REQUIREMENT: Return, from the data below, each line that contains the word "drama".

=== Begin Enclosure ===

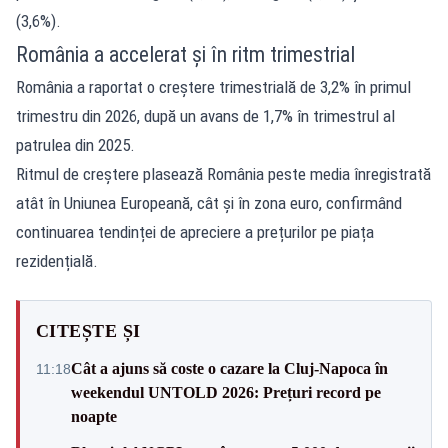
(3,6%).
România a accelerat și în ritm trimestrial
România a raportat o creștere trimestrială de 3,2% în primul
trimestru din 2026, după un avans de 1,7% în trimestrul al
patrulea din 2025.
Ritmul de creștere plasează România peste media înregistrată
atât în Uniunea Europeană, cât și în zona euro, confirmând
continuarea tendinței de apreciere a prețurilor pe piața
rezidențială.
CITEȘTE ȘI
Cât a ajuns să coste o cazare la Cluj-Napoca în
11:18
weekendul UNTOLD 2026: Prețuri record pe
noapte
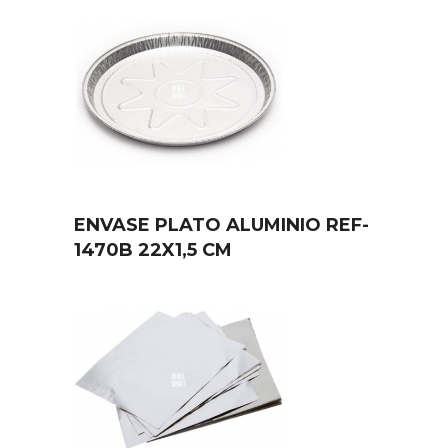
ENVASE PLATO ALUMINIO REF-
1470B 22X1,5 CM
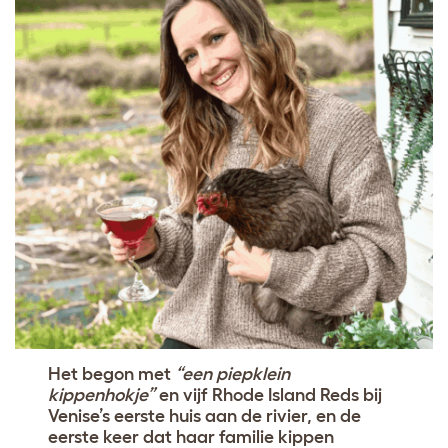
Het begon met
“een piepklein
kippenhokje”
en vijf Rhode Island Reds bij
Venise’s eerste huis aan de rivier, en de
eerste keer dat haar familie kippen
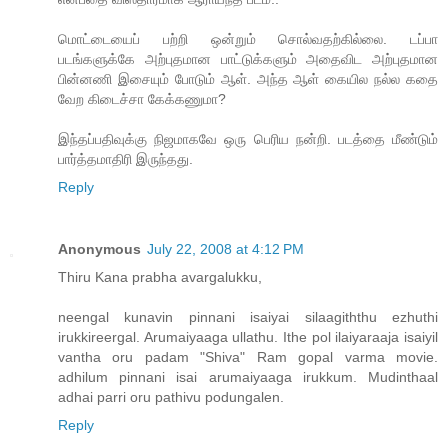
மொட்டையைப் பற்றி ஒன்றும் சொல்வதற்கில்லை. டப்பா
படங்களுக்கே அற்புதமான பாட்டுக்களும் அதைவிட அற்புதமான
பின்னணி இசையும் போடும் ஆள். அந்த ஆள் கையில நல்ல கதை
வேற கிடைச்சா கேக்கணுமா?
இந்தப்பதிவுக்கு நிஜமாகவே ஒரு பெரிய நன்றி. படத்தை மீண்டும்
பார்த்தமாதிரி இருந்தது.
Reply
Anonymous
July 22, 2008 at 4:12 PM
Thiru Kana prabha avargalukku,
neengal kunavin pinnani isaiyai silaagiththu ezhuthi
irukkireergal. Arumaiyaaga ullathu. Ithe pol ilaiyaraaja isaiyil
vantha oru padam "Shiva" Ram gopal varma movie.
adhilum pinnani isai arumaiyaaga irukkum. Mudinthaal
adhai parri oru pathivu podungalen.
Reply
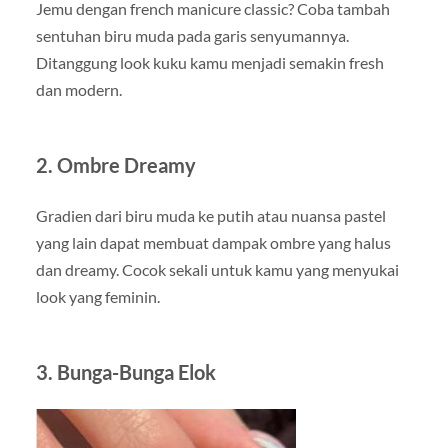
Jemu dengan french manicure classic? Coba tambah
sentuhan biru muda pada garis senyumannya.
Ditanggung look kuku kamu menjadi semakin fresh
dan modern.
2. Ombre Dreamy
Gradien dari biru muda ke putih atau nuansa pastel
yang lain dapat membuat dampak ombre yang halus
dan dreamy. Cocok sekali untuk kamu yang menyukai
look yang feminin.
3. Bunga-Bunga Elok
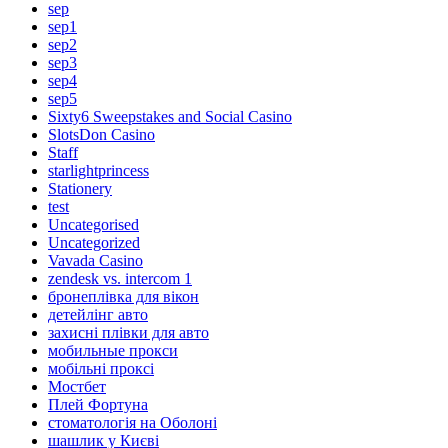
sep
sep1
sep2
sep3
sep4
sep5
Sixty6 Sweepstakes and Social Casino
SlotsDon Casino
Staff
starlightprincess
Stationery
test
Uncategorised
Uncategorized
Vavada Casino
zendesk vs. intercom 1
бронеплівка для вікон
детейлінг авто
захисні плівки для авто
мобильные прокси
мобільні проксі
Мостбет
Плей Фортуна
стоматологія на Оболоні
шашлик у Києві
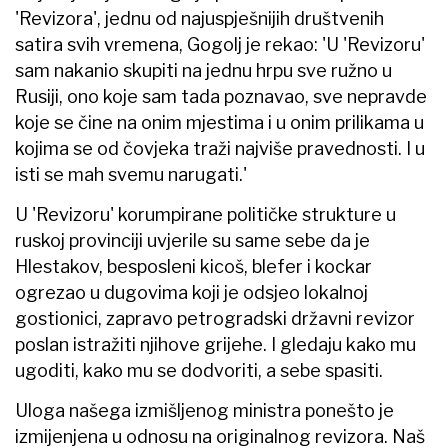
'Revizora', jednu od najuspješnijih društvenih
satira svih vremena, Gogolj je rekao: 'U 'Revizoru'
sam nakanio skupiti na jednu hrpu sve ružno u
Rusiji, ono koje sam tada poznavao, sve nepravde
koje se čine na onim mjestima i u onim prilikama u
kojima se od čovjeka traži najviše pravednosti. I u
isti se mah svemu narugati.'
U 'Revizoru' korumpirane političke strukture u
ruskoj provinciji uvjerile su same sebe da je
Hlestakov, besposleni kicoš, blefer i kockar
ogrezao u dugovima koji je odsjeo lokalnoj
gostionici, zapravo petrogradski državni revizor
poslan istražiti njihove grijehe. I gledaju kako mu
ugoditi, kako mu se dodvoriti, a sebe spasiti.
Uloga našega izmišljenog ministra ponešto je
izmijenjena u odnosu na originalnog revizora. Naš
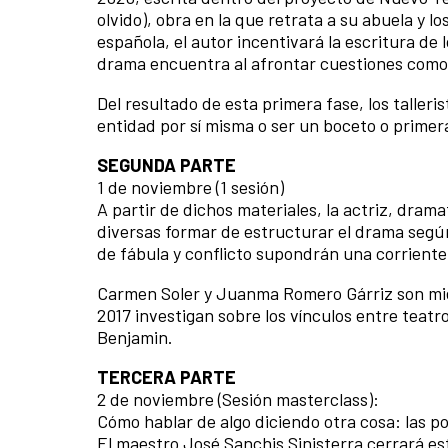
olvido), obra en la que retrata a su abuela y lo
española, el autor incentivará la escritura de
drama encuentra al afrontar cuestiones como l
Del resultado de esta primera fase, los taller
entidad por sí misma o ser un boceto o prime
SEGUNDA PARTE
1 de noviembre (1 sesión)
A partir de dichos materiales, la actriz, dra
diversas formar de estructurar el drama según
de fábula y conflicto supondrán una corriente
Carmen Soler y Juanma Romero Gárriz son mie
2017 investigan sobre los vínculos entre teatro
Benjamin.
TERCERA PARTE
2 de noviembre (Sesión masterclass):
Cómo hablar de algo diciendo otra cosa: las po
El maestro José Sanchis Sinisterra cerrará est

=== End Enclosure ===

SOLUTION TO THE EXERCISE:
drama encuentra al afrontar cuestiones como l
diversas formar de estructurar el drama según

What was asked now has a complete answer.